Just as one cannot know what is in the mind of a swift, one cannot know what was on the mind of Hughes when he arranged the poem. Birds may fly in whatever direction they like, or they may have a plan as to where they are heading. The poem’s sequence could purely be improvised, although Hughes could also have planned and restructured the poem several times. The use of the word ‘ scream’ is an extended figure throughout the poem. The word may indicate that the birds are faster than the sound that they leave behind them, but it is also possible that it has been employed as a trope.

The word may not describe a sound, but rather a tangible object or physical shape; perhaps a jet stream. The language used to describe the flock is often applied to jets and racing horses (e. g. ‘ jockeying across each other,’ ‘ racing their discords,’ ‘ speedway goggles,’ ‘ speed-burned’).

Through the diction, one also envisions a warlike atmosphere. Words like ‘ shrapnel-scatter terror,’ ‘ bolas,’ ‘ whirling blades’ and ‘ arrow-thwack’ articulates the violence and the aggression of the birds. However, the swifts are also depicted as delicate and fragile. They ‘ sparkle,’ ‘ tremble for balance.
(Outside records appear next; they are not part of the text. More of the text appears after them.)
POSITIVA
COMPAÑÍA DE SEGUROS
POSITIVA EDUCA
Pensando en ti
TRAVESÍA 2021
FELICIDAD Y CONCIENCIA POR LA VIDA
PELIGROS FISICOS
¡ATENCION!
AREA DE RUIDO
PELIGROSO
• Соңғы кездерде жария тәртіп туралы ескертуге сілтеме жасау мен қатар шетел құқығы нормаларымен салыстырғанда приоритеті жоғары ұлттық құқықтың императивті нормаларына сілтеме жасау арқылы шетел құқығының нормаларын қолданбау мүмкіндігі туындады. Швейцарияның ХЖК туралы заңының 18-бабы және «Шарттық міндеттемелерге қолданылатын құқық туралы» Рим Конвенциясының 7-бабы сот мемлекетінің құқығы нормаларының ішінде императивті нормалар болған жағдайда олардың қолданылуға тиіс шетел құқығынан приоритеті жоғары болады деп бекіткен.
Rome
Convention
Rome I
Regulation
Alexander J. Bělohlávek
’ They ‘ hover-search’ and are ‘ gnat-whisp frail. They are in possession of the aforementioned ‘ butterfly lightness. ’ The fledgling tangles ‘ his flails’ and ‘ shrieks thinly,’ drawing attention to his weakness. For the most part, the poem is written with a broken, hasty quality. The speaker is deeply enlivened by the life that these birds lead.

However, on the eighth stanza forward, there is a turning point in the poem’s tone. The speaker mourns for the death of his ‘ little Apollo. ’ His deep admiration for the fledgling is apparent in these last lines.